METHOD FOR REFINING CONTROL BY COMBINING EYE TRACKING AND VOICE RECOGNITION
The invention is a method for combining eye tracking and voice-recognition control technologies to increase the speed and/or accuracy of locating and selecting objects displayed on a display screen for subsequent control and operations.
Latest The Eye Tribe Patents:
The present invention relates to a system control using eye tracking and voice recognition
BACKGROUND OF THE INVENTIONComputing devices, such as personal computers, smartphones, tablets, and others make use of graphical user interfaces (GUIs) to facilitate control by their users. Objects which may include images, words, and alphanumeric characters can be displayed on screens; and users employ cursor-control devices (e.g. mouse or touch pad) and switches to indicate choice and selection of interactive screen elements. In other cases, rather than cursor and switch, systems may use a touch-sensitive screen whereby a user identifies and selects something by touching its screen location with a finger or stylus. In this way, for example, one could select a control icon, such as “print,” or select a hyperlink. One could also select a sequence of alphanumeric characters or words for text editing and/or copy-and-paste interactions. Cursor control and touch-control panels are designed such that users physically manipulate a control device to locate and select screen items. There are alternative means for such control, however, that do not involve physically moving or touching a control subsystem. One such alternative makes use of eye tracking where a user's gaze at a screen can be employed to identify a screen area of interest and a screen item for interactive selection. Another alternative makes use of voice recognition and associates recognized words with related items displayed on a screen. Neither eye tracking nor voice recognition control, on their own, are as precise with regard to locating and selecting screen objects as, say, cursor control or touch control. In the case of eye tracking, one is often limited in resolution to a screen area rather than a point or small cluster of points. If there is more than one screen object within or near that screen area, then selection may be ambiguous. Similarly, with a screen full of text and object choices, a voice recognition subsystem could also suffer ambiguity when trying to resolve a recognized word with a singularly related screen object or word. Thus, as a result, such control methodologies may employ zooming so as to limit the number of screen objects and increase the distance between them, as in eye tracking control; or require iterative spoken commands in order to increase the probability of correct control or selection interpretation.
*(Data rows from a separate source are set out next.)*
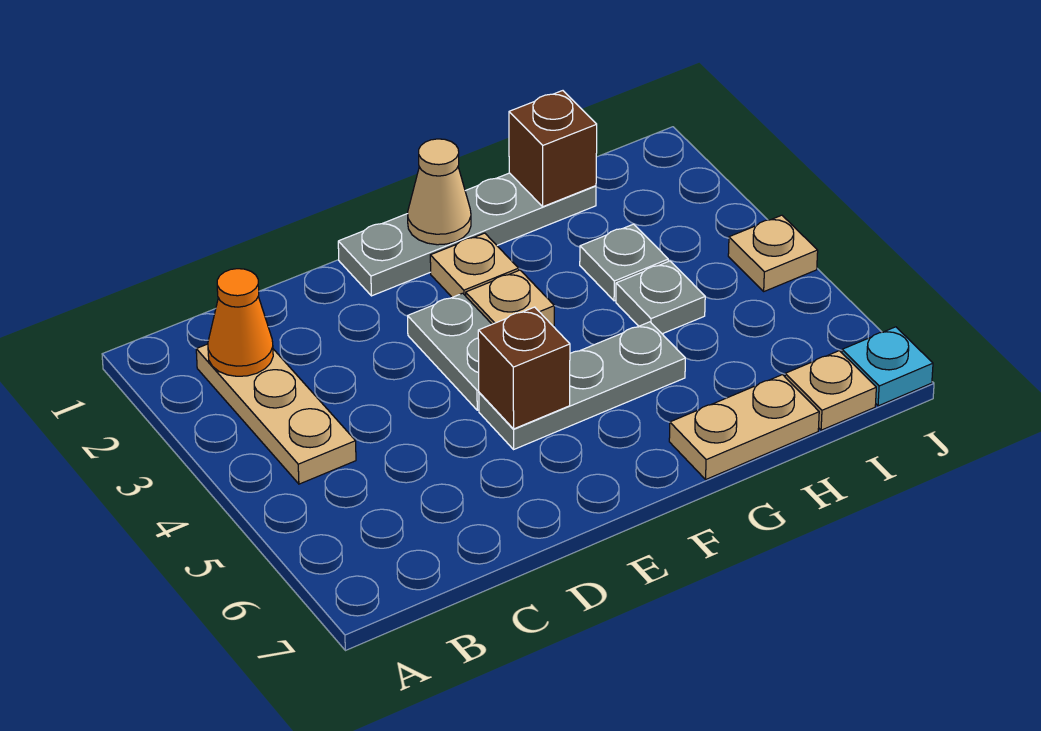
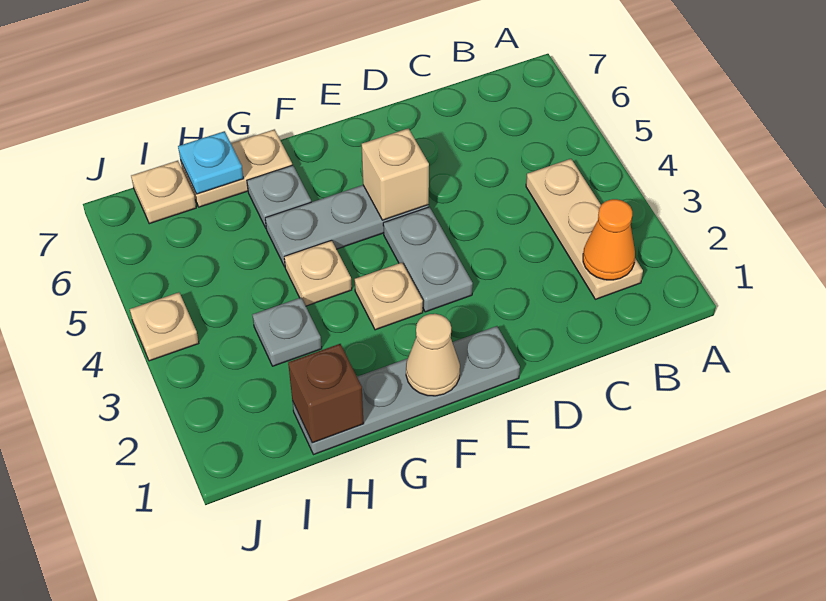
brown brick E5 level 2 -> tan brick E5 level 2
tan plate F2 level 1 -> tan plate G4 level 1
grey plate H4 level 1 -> grey plate G6 level 1
cyan plate J7 level 1 -> cyan plate H7 level 2

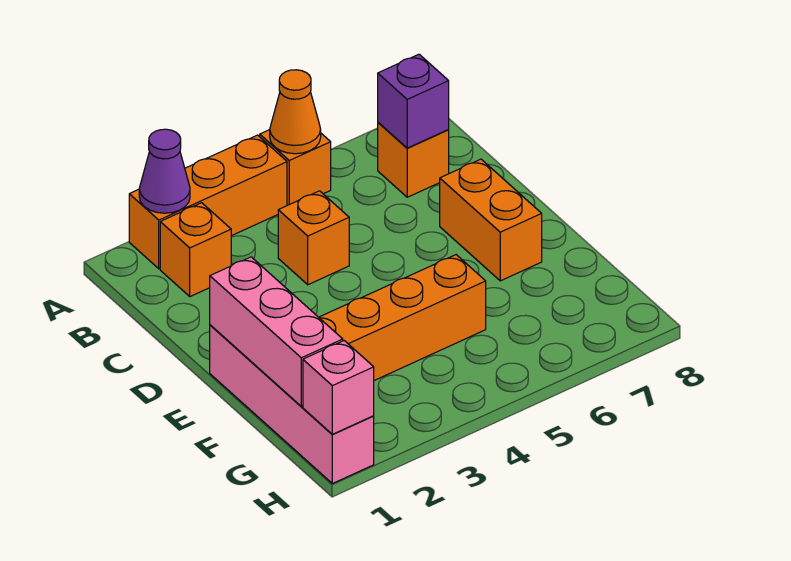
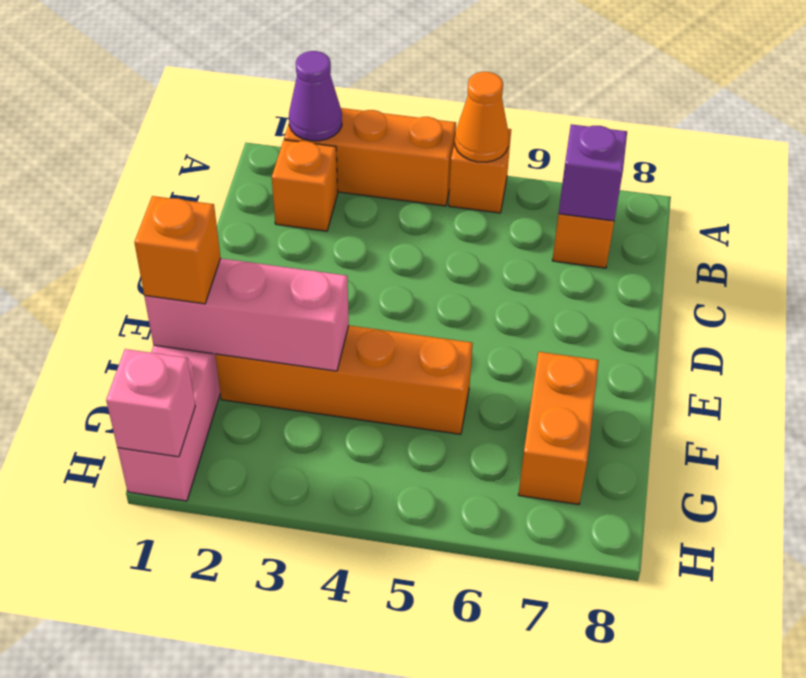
orange brick C4 level 1 -> orange brick F1 level 3
orange brick D7:E7 level 1 -> orange brick F7:G7 level 1
pink brick E1:G1 level 2 -> pink brick F1:F3 level 2

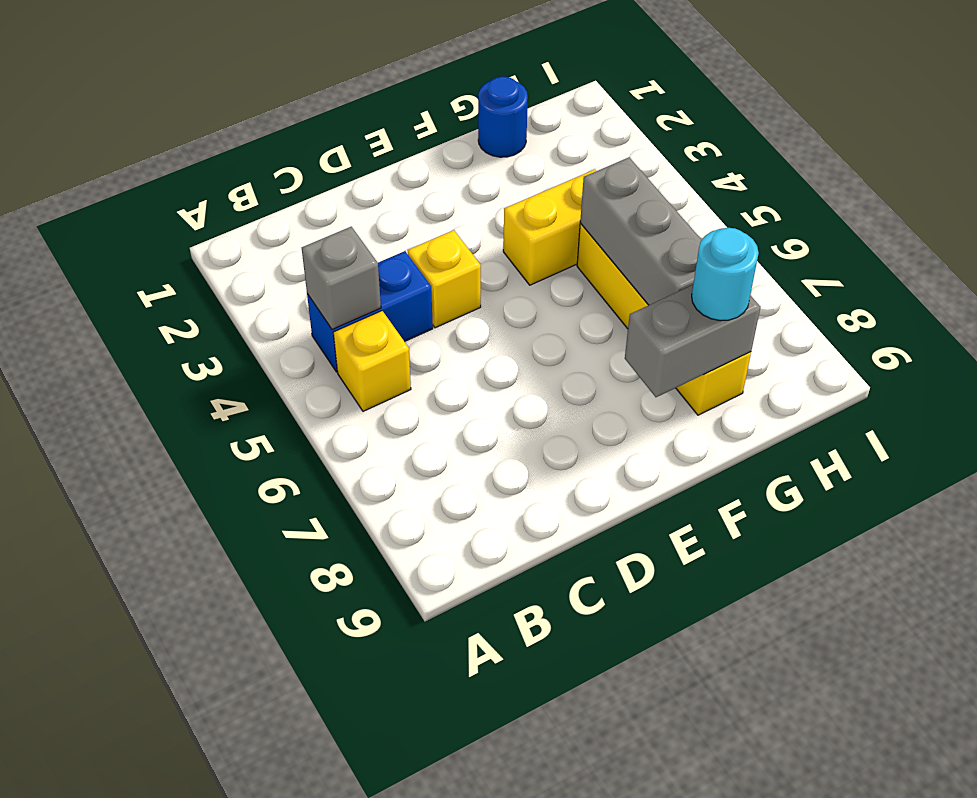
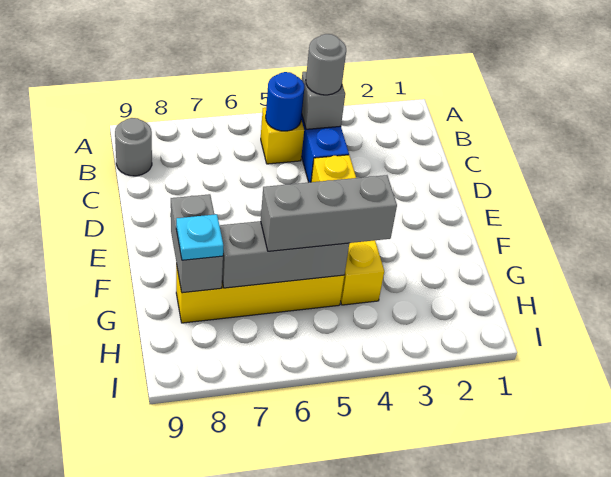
none -> grey round brick B4 level 3
none -> grey round brick B9 level 1
blue round brick G1 level 1 -> blue round brick B5 level 2
none -> grey brick G4:G6 level 3
cyan round brick G8 level 3 -> cyan plate G8 level 3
BRIEF SUMMARY OF THE INVENTIONBy combining eye tracking and voice recognition controls one can effectively increase the accuracy of location and selection and thereby reduce iterative zooming or spoken commands that are currently required when using one or the other control technology.
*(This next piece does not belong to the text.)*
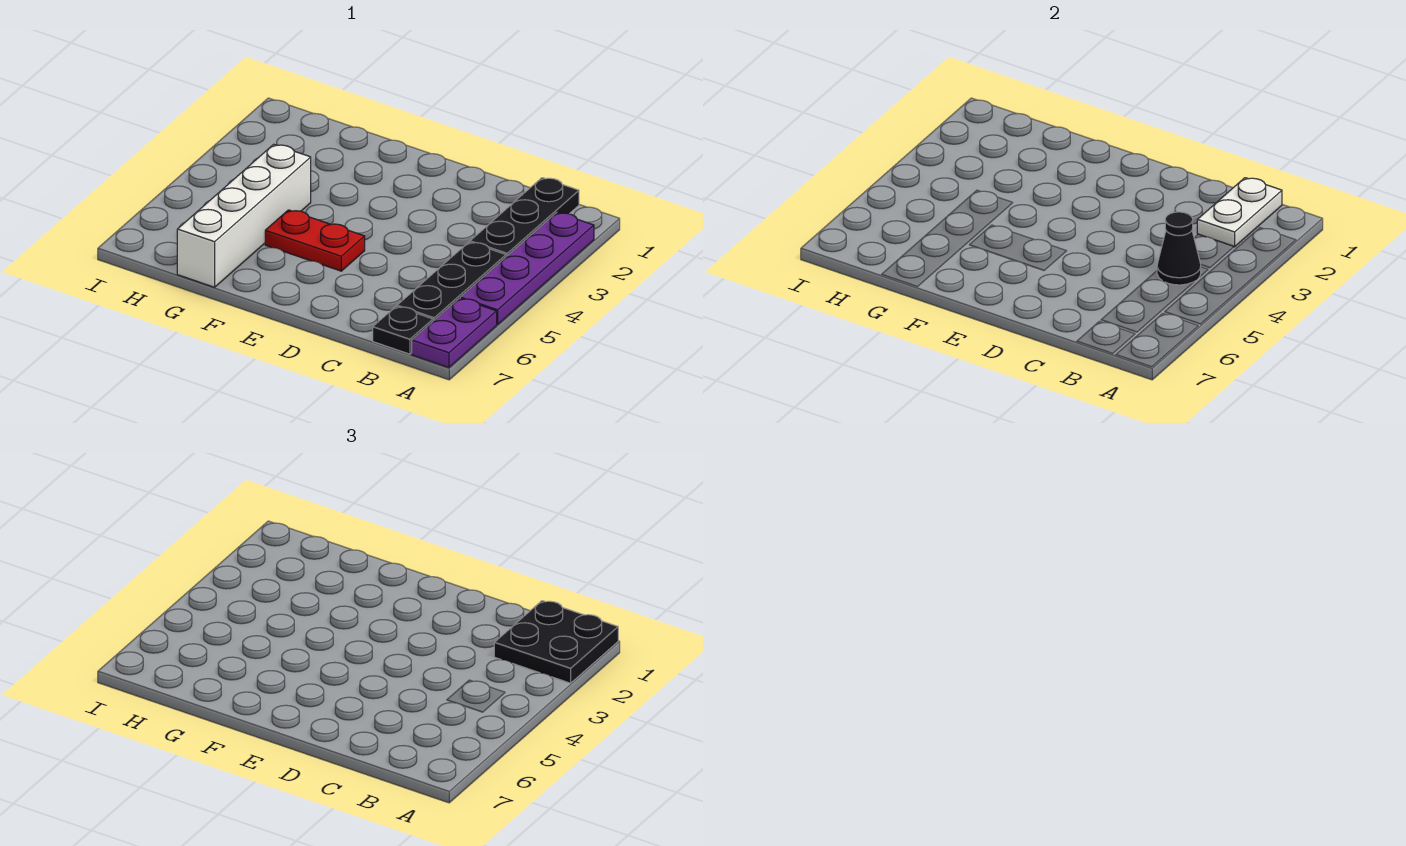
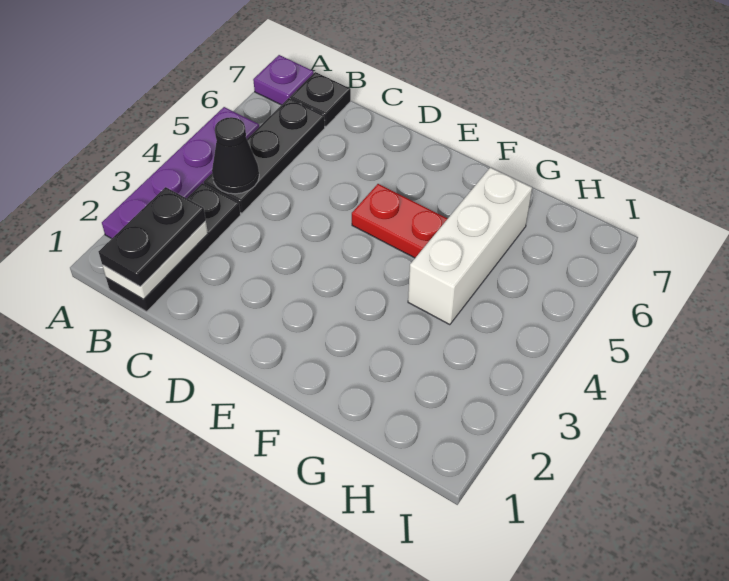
black plate A1:B2 level 3 -> black plate B1:B2 level 3
purple plate A6:A7 level 1 -> purple plate A7 level 1
white brick G4:G7 level 1 -> white brick G4:G6 level 1

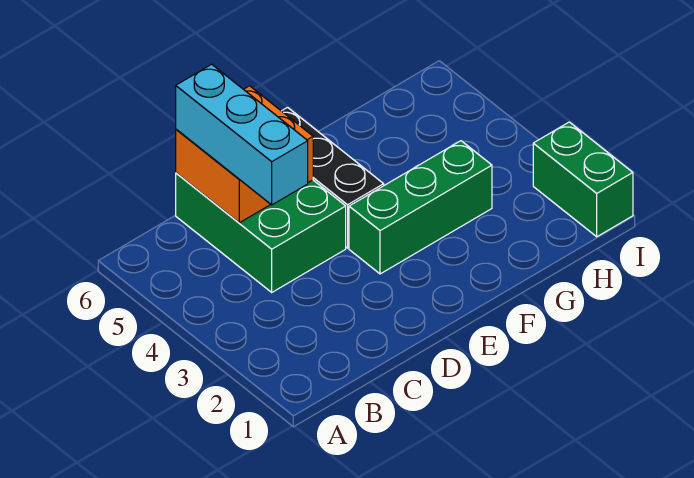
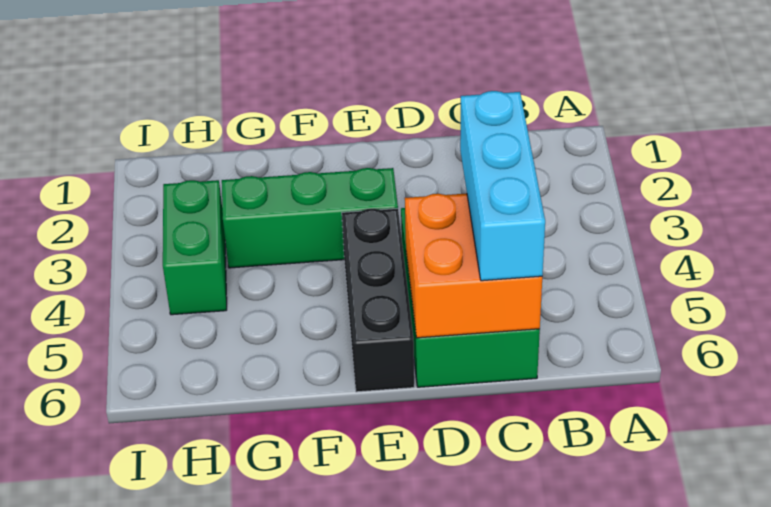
green brick I1:I2 level 1 -> green brick H3:H4 level 1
The method herein disclosed and claimed enables independently implemented eye tracking and voice recognition controls to co-operate so as to make overall control faster and/or more accurate.
The method herein disclosed and claimed could be employed in an integrated control system that combines eye tracking with voice recognition control.
The method herein disclosed and claimed is applicable to locating and selecting screen objects that may result from booting up a system in preparation for running an application, or interacting with a server-based HTML page aggregate using a client user system (e.g. interacting with a website via the Internet). In essence, this method in conjunction with eye tracking and voice recognition control subsystems would provide enhanced control over the interaction of screen-displayed objects irrespective of the underlying platform specifics.
The method herein disclosed and claimed uses attributes of eye tracking to reduce the ambiguities of voice-recognition control; and uses voice recognition to reduce the ambiguities of eye tracking control. The result is control synergy; that is, control speed and accuracy that exceeds that of eye tracking or voice recognition control on each's own.
As interactive computing systems of all kinds have evolved, GUIs have become the primary interaction mechanism between systems and users. With displayed objects on a screen, which could be images, alphanumeric characters, text, icons, and the like, the user makes use of a portion of the GUI that enables the user to locate and select a screen object. The two most common GUI subsystems employ cursor control devices (e.g. mouse or touch pad) and selection switches to locate and select screen objects. The screen object could be a control icon, like a print button, so locating and selecting it may cause a displayed document file to be printed. If the screen object is a letter, word, or highlighted text portion, the selection would make it available for editing, deletion, copy-and-paste, or similar operations. Today many devices use a touch-panel screen which enables a finger or stylus touch to locate and/or select a screen object. In both cases, the control relies on the user to physically engage with a control device in order to locate and select a screen object.
With cursor control, one is usually able to precisely locate and select a screen object. Sometimes one has to enlarge a portion of the screen to make objects larger and move them farther apart from one another in order to precisely locate and select an intended screen object. This zooming function is more typical of finger-touch controls where a finger touch on an area with several small screen objects is imprecise until zooming is applied.
A GUI could also serve to enable location and selection of screen objects without requiring physical engagement. For example, a GUI that makes use of eye tracking control would determine where on a screen the user is gazing (e.g. location) and use some method for selection control (e.g. gaze dwell time). This would be analogous to using a mouse to move a cursor over a screen object and then pressing a button to signify selection intent.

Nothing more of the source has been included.